It's important that a child has the best vision possible when using digital devices. This starts with an examination by an eye doctor, not just a school screening. Children should have their first eye exam at six months, again at three years, before starting kindergarten and every year after that.
To avoid fatigue and digital eye strain symptoms, eye doctors recommend the "20/20/20 rule." Every 20 minutes, stop and look at something 20 feet away for at least 20 seconds.

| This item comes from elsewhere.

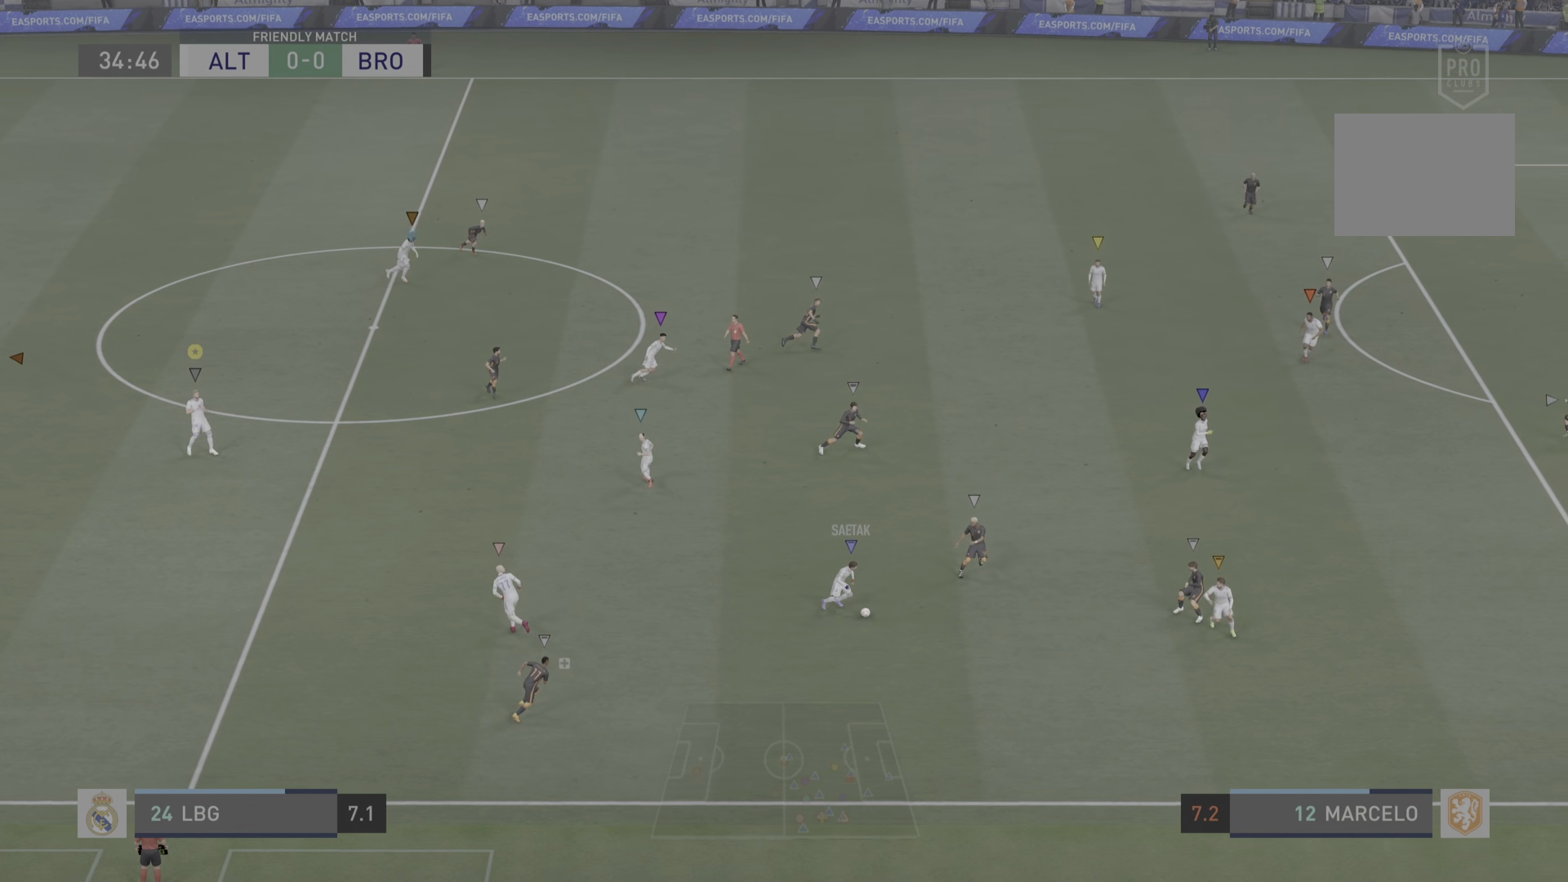
{"buttons": [], "left_stick": "center", "right_stick": "center", "events": []}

Poor lighting often causes eye strain. Ease strain by keeping bright lights overhead to a minimum and position a desk lamp to shine on your desk, not at you. Position the computer screen in a way that reduces reflections and glare from windows or overhead lights.
Set time limits on the amount of screen time. Children under two years should have no screen time, and older children should have less than two hours per day. Be aware of how long children are using digital devices and look for digital eye strain symptoms such as squinting, rubbing of the eyes and complaints of back, neck or head pain.
The closer the eyes are to the object they're looking at, the harder the eyes have to work. A good rule is to apply the Harmon Distance (the distance between the elbow and first knuckle) as a guide. If a child is holding video games and digital devices closer than their Harmon Distance, let their eye doctor know.
Not only does outdoor play feel good, but research shows that it helps prevent the development of nearsightedness. Just remember to use sunglasses and sunscreen.